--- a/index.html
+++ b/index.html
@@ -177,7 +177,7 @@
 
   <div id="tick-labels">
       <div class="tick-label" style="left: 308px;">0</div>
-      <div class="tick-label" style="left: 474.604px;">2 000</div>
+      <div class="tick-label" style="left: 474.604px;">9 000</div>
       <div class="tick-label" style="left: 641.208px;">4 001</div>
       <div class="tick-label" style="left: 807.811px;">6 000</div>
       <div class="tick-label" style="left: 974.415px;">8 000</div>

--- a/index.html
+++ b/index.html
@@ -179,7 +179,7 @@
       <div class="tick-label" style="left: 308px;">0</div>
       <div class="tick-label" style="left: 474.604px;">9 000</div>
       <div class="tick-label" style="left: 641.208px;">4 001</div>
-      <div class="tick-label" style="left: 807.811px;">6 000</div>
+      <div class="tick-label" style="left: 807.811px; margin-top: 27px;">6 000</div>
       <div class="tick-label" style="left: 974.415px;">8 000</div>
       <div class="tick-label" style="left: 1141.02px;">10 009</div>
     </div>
=-=-=-=-=
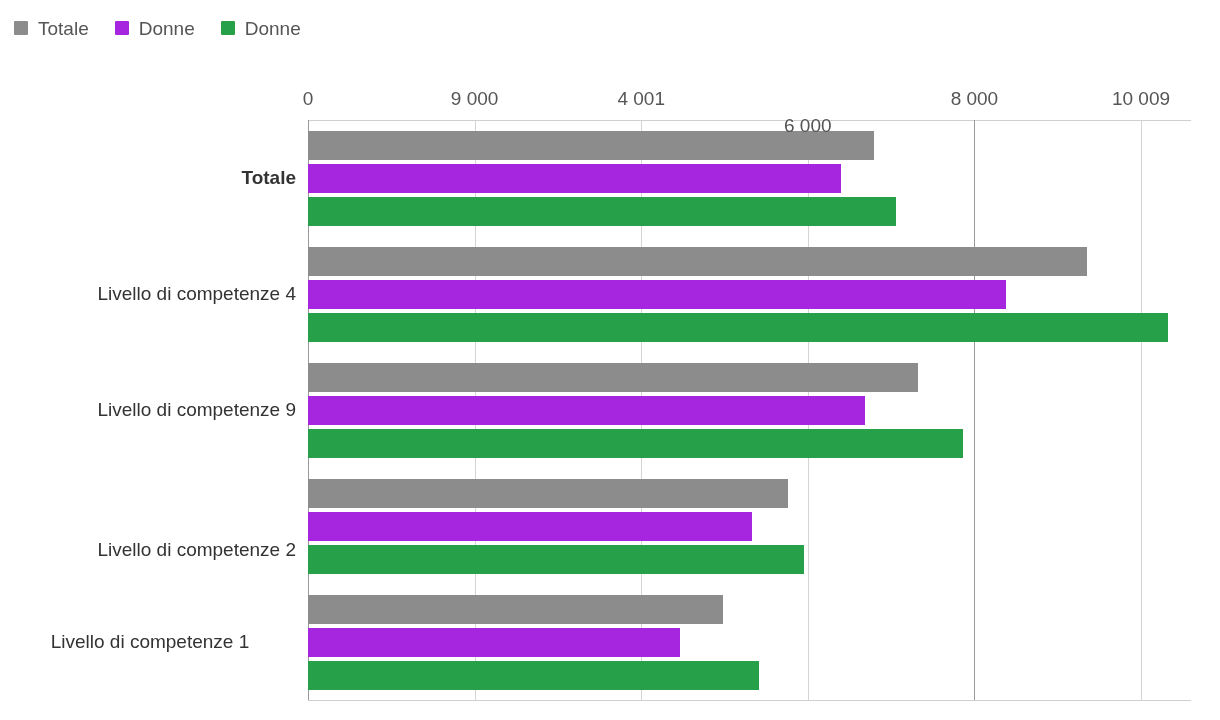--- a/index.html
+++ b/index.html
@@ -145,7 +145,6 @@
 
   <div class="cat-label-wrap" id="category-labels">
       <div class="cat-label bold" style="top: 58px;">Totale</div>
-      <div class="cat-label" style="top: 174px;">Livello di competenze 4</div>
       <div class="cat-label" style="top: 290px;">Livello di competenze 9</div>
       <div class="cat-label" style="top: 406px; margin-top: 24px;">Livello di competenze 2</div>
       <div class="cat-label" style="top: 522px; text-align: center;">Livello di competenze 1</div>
=-=-=-=-=
Pull every line containing the word "margin" out of the material and copy it.

* Exercise result
+      <div class="tick-label" style="left: 807.811px; margin-top: 27px;">6 000</div>
       <div class="cat-label" style="top: 406px; margin-top: 24px;">Livello di competenze 2</div>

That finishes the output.